# Exercise requirements
Find each line in the items below that contains the word "right", and copy those lines out.

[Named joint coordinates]
+---+

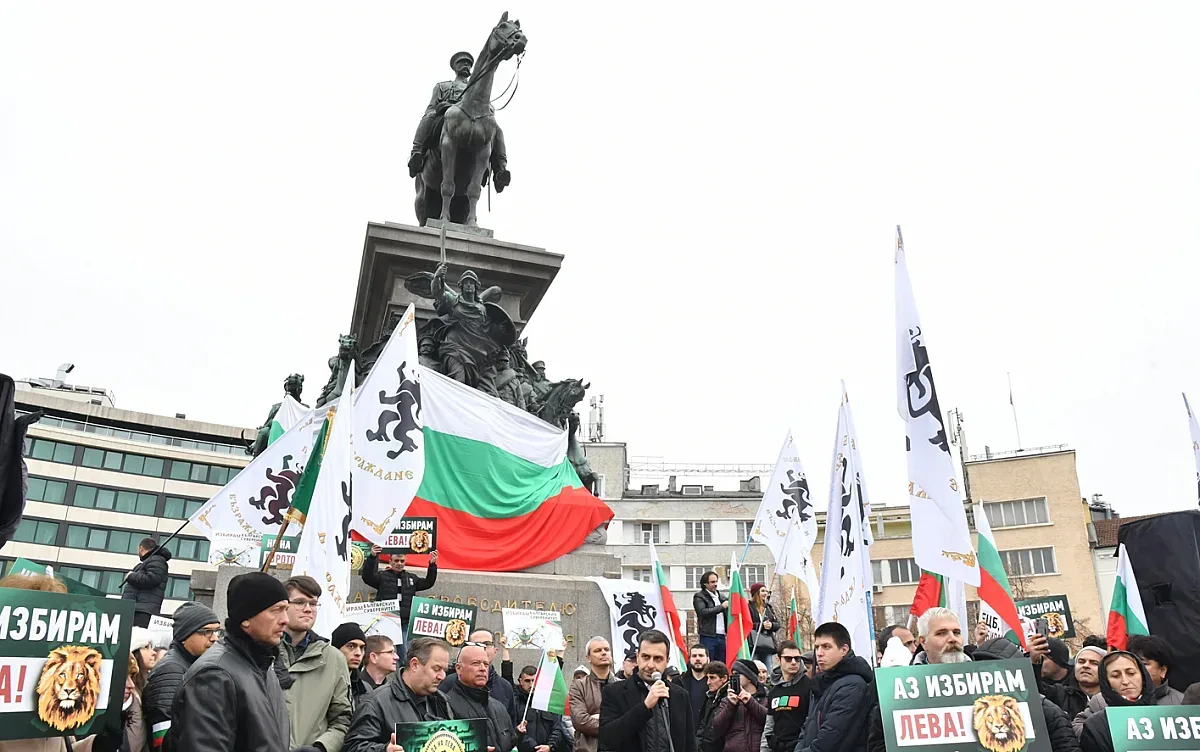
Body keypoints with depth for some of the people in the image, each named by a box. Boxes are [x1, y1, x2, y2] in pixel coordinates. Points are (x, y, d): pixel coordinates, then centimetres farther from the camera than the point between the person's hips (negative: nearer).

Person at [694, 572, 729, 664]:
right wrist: (721, 607, -14)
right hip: (708, 636, -6)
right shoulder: (699, 597, -2)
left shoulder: (721, 596, 16)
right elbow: (703, 612, -16)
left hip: (721, 636, 6)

+---+

# Result for this task
right wrist: (721, 607, -14)
right hip: (708, 636, -6)
right shoulder: (699, 597, -2)
right elbow: (703, 612, -16)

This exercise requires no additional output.